Acetylene combines with hydrogen in the presence of platinum black, and ethylene and then ethane result. It was hoped at one time that this reaction would lead to the manufacture of alcohol from acetylene being achieved on a commercial basis; but it was found that it did not proceed with sufficient smoothness for the process to succeed, and a number of higher or condensation products were formed at the same time. It has been shown by Erdmann that the cost of production of alcohol from acetylene through this reaction must prove prohibitive, and he has indicated another reaction which he considered more promising. This is the conversion of acetylene by means of dilute sulphuric acid (3 volumes of concentrated acid to 7 volumes of water), preferably in the presence of mercuric oxide, to acetaldehyde. The yield, however, was not satisfactory, and the process does not appear to have passed beyond the laboratory stage.
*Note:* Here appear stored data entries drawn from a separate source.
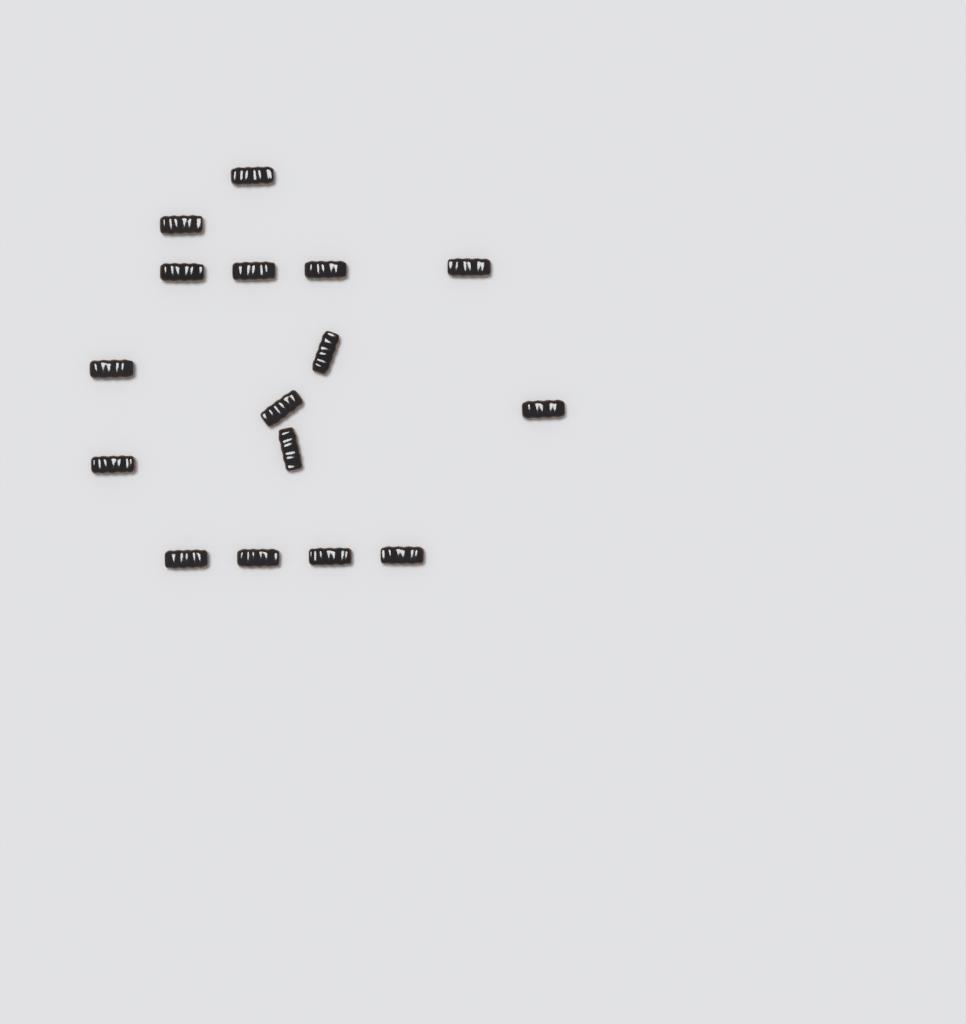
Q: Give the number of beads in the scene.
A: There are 16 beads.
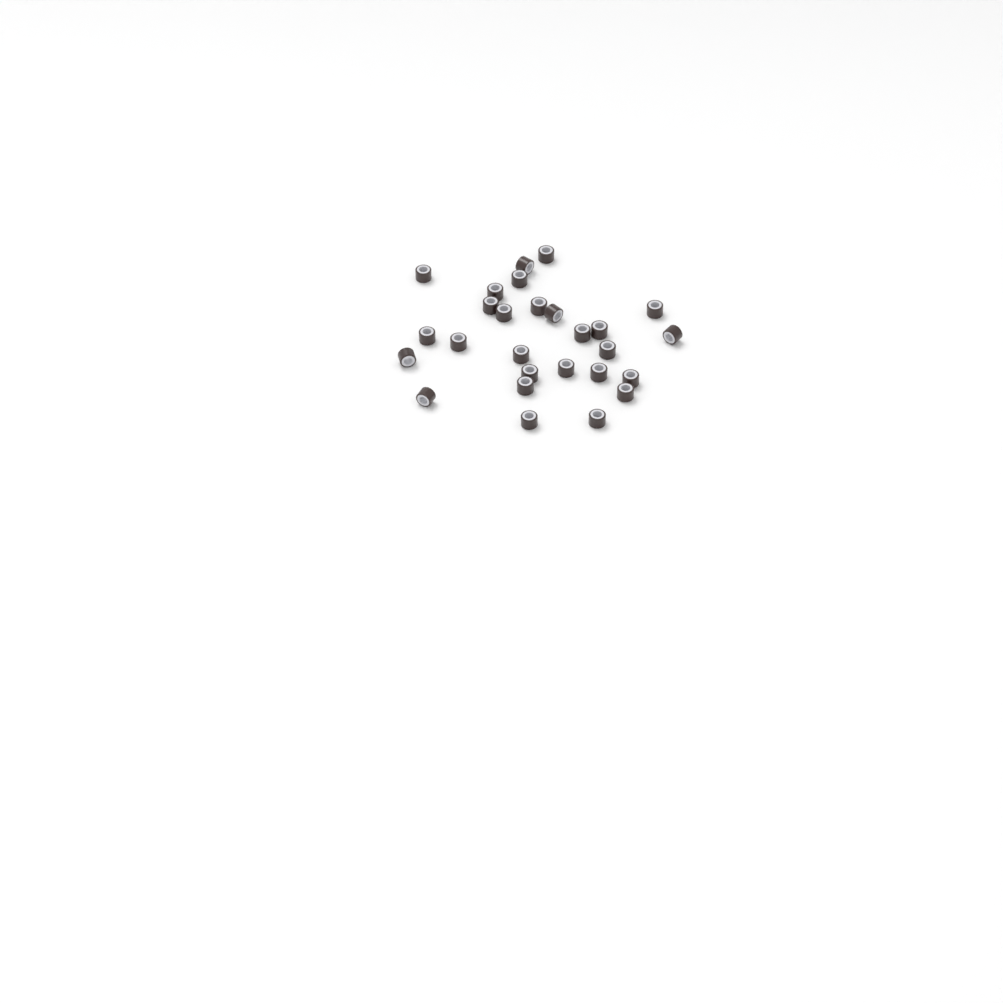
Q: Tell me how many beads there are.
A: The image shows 27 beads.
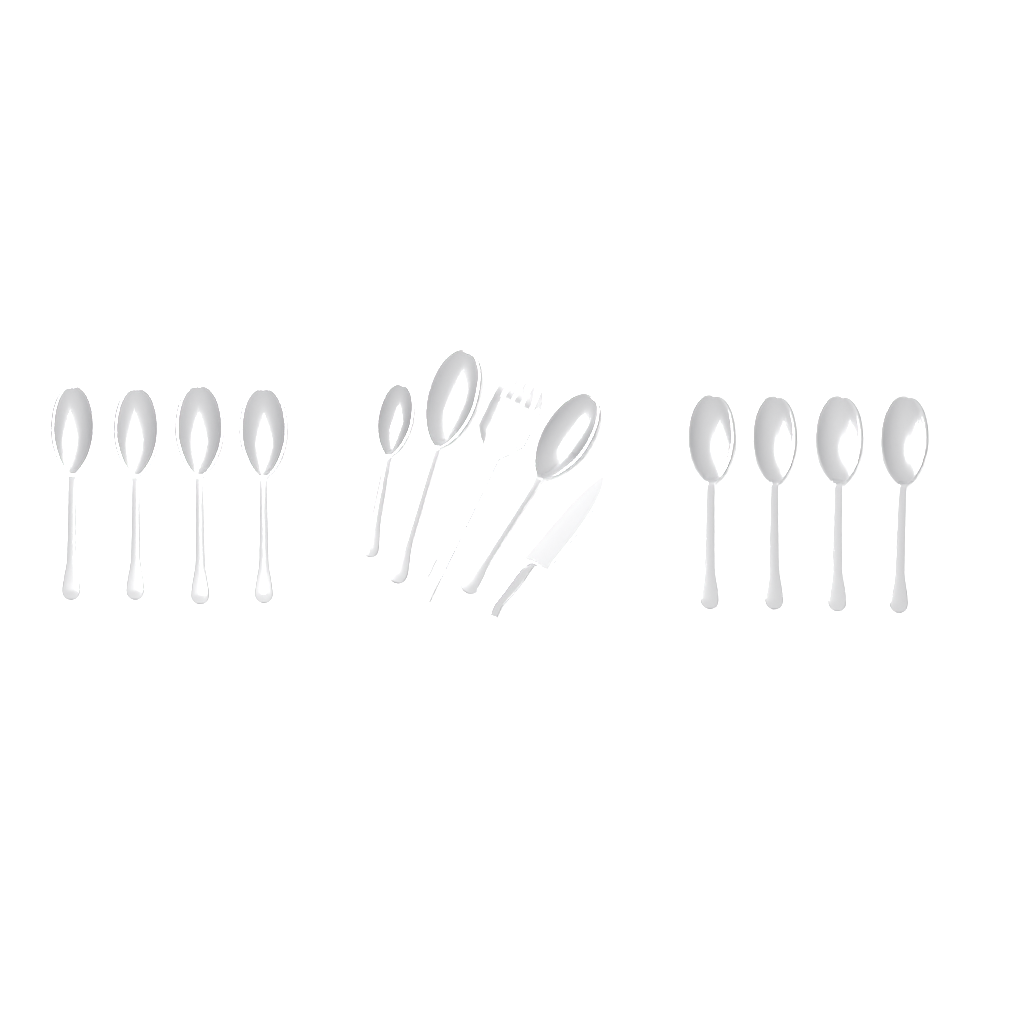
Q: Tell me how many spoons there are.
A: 11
It has also been proposed to utilise the readiness with which acetylene polymerises on heating to form benzene, for the production of benzene commercially; but the relative prices of acetylene and benzene would have to be greatly changed from those now obtaining to make such a scheme successful. Acetylene also lends itself to the synthesis of phenol or carbolic acid. If the dry gas is passed slowly into fuming sulphuric acid, a sulpho-derivative results, of which the potash salt may be thrown down by means of alcohol. This salt has the formula C_2H_4O_2,S_2O_6K_2, and on heating it with caustic potash in an atmosphere of hydrogen, decomposing with excess of sulphuric acid, and distilling, phenol results and may be isolated. The product is, however, generally much contaminated with carbon, and the process, which was devised by Berthelot, does not appear to have been pursued commercially. Berthelot has also investigated the action of ordinary concentrated sulphuric acid on acetylene, and obtained various sulphonic derivatives. Schroter has made similar investigations on the action of strongly fuming sulphuric acid on acetylene. These investigations have not yet acquired any commercial significance.